I've been using Asus eeePC netbooks for three years now, both of which use SSD drives. Honestly, I don't understand the plethora of netbooks that saturated the market with regular platter hard drives. Makes no sense beyond the manufacturer making more money from customers that are unaware of the advantages.
Some SSDs (particularly the cheap end of the market) are quite slow and can be slower than a hard drive. The ones that are better/faster tend to be more expensive.
As an example, some of the early/cheap netbooks came with dead-slow SSDs that effectively cripple the system - this included some Dell models. Later ones improved on this. My own experience of this comes from my first netbook that came with two SSDs. A small primary "fast" SSD and a larger but slower secondary SSD - because it would have been too expensive to use a large "fast" SSD at that time. My second netbook, which is the same model but newer, has a single "fast" SSD and it feels significantly faster (not that the previous machine felt lethargic or anything).
If you're buying one to replace your main drive, you'd better look into the speeds and benefits. Some SSDs that are intended to be USB hard drives won't be particularly fast because they don't have to be (USB2 doesn't capitalise on the speed available to faster drives).

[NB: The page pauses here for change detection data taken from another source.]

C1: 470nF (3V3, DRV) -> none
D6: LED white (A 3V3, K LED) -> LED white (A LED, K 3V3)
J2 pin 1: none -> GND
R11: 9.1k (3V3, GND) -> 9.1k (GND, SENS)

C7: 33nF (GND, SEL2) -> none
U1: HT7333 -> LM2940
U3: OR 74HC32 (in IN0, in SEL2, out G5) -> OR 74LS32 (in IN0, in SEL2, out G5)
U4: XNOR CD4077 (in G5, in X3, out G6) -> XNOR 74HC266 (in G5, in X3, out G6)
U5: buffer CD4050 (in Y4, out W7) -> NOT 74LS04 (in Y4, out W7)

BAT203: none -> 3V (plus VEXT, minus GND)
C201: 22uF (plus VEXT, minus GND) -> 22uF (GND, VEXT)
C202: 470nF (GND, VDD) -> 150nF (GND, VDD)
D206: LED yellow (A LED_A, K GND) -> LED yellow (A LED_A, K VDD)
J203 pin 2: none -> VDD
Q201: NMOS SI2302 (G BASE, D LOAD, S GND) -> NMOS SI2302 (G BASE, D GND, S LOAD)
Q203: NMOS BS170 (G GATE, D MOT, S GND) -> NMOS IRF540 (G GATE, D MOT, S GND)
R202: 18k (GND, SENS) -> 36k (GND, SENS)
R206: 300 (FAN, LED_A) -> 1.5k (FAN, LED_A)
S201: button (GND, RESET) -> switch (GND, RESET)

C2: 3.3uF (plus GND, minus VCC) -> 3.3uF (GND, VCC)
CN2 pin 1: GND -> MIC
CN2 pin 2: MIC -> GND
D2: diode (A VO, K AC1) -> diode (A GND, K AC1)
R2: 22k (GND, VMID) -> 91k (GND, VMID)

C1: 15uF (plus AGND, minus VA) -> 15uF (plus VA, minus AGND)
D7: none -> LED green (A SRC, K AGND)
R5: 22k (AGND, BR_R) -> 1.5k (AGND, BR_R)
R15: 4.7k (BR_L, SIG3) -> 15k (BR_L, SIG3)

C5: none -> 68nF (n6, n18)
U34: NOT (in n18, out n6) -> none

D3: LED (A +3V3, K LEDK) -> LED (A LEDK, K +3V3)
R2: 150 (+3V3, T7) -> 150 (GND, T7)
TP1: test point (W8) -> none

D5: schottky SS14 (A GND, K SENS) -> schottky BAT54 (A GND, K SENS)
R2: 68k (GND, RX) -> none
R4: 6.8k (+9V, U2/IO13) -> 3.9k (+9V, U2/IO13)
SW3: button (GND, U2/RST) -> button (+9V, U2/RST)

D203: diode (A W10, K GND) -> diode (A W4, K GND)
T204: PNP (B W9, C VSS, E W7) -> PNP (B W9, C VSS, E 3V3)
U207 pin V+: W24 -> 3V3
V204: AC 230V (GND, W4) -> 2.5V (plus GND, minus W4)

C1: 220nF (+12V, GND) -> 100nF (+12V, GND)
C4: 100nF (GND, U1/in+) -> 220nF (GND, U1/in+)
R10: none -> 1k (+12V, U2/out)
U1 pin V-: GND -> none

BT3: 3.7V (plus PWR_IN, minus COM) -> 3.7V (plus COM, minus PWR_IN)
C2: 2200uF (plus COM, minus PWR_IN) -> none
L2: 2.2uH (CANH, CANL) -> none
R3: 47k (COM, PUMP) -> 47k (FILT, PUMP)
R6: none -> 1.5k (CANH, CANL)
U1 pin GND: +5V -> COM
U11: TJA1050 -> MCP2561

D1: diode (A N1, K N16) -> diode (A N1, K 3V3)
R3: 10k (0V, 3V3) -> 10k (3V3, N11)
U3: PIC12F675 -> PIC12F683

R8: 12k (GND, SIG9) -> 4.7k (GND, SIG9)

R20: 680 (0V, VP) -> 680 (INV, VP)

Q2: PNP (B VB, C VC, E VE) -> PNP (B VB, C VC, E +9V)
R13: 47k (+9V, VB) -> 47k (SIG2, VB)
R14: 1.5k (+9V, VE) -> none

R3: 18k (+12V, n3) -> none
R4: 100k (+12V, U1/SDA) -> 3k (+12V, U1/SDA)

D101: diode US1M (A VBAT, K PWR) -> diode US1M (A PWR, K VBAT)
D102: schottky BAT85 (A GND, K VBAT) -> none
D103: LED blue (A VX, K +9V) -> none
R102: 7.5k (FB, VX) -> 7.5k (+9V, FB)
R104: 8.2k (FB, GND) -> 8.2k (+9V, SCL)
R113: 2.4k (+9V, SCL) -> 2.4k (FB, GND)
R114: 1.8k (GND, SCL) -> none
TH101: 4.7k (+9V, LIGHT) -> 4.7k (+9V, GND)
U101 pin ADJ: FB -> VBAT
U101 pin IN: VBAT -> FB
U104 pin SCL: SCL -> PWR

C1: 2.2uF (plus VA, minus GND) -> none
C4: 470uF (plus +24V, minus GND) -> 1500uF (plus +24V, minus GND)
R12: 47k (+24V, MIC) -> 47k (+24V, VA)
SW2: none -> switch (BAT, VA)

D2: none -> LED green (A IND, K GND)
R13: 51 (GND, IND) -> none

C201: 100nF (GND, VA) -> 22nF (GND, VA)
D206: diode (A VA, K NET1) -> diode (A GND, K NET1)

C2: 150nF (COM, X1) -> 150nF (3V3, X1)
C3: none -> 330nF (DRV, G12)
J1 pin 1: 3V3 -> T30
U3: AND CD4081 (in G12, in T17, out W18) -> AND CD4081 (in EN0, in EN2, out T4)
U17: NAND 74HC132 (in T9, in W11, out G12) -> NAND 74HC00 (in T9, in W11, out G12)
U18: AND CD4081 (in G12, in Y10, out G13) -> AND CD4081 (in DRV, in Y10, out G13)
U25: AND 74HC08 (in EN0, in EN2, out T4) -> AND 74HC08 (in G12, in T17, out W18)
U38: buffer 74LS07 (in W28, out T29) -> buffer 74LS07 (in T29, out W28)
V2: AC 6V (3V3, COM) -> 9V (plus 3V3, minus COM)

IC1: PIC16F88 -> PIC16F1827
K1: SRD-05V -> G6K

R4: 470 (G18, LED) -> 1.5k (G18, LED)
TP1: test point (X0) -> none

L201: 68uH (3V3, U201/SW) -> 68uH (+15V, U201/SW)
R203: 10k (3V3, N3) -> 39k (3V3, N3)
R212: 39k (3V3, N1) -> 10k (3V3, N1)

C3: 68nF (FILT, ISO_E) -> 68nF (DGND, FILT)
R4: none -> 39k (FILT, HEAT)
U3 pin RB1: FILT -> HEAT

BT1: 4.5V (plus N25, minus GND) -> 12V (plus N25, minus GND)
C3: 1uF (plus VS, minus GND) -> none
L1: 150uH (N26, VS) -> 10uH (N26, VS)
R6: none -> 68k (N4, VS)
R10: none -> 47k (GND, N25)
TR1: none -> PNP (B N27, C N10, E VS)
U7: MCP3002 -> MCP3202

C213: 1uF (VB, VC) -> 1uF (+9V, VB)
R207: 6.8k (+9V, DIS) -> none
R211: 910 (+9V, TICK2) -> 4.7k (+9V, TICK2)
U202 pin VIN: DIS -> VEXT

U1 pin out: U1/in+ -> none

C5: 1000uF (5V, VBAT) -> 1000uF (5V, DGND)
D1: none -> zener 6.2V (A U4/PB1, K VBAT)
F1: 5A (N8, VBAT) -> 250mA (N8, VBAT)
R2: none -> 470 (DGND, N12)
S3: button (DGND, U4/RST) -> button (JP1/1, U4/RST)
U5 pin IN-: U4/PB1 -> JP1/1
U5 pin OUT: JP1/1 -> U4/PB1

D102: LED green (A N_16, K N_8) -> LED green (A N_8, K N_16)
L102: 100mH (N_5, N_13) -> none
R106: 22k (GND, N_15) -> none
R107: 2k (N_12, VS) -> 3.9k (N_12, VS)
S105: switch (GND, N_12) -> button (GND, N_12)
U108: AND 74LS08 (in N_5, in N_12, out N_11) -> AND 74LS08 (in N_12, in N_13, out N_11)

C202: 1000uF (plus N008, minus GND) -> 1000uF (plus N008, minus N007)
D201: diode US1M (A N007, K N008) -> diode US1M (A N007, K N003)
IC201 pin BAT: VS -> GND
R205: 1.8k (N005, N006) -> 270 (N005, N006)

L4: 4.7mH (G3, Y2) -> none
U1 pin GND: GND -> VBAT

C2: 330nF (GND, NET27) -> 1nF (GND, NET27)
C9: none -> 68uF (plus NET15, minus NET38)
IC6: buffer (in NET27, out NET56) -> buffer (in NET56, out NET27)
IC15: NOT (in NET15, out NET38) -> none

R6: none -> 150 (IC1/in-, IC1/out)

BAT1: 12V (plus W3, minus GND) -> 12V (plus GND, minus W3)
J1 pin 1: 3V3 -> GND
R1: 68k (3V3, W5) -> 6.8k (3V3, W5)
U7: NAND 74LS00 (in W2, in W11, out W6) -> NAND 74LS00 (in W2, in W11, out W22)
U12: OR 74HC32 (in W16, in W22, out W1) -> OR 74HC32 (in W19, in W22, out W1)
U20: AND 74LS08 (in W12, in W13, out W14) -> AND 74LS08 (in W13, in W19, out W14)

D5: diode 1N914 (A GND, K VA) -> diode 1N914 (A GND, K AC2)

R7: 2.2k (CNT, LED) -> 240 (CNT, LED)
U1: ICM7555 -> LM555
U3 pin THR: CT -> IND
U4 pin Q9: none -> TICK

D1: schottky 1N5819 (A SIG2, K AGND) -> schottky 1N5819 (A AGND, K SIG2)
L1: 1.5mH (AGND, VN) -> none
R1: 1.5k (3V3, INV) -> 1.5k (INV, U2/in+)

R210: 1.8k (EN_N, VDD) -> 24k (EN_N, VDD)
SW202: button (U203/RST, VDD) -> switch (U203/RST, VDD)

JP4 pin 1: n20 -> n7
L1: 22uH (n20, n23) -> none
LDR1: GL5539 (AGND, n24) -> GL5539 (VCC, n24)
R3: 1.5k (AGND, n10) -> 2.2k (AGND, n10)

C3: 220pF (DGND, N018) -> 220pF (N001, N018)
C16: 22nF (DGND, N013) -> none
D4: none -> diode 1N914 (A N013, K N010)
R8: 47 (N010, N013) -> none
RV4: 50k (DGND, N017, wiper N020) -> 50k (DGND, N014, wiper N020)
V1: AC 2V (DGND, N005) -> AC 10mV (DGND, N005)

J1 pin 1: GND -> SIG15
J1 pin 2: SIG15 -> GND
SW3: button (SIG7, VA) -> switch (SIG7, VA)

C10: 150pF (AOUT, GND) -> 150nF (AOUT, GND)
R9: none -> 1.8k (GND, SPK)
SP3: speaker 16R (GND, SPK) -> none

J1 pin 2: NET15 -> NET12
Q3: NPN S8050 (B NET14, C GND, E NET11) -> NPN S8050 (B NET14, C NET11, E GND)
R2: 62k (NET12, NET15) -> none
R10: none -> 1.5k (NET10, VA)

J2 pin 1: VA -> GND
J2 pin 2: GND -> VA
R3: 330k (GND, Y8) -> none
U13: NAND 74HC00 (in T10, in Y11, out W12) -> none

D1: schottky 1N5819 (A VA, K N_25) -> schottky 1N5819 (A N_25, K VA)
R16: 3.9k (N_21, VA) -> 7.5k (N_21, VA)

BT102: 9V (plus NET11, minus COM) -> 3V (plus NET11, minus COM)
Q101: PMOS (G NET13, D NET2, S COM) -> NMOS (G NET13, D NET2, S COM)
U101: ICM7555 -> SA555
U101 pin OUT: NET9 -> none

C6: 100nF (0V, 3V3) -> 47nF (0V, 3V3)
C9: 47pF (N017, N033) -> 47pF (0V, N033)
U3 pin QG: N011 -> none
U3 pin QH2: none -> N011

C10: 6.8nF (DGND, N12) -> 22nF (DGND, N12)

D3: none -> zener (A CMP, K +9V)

I like SSDs because they reduce the number of moving parts in the computer and I've had no problems with any unreliability or setting up. They just behave like chip-based hard drives, that's all, but then mine came pre-installed. It just annoys me that you can't buy any "real" netbooks these days - they've all got larger, more bloated, and use platter hard drives, all of which is the complete antithesis of the original netbook concept.
I've been following the development of these 'slates' since April. The forum is very active and the 'inventor' (Username:EXOPC Location:CanadaOccupation:Chairman & CTO of EXOPC) is always at hand to answer questions and accept development ideas. It's become a rather 'open source' device.
Oh, I didn't realise it wasn't widely available yet. I Googled for it and found some review sites with "hands on reviews" from way back in May, so I thought it was more prolific.
The price is a little steep for my tastes (my last netbook was £180 - which shows you what a skinflint I am). US$699 for what appears to be a tablet with netbook inners kind of puts me off. If it was half that price, I'd be in there with far less hesitation.
This was the drive I looked at but having read reviews the reliability comes into question. Also, the read/write speeds are supposed to only be possible during benchmark tests, not in day to day work.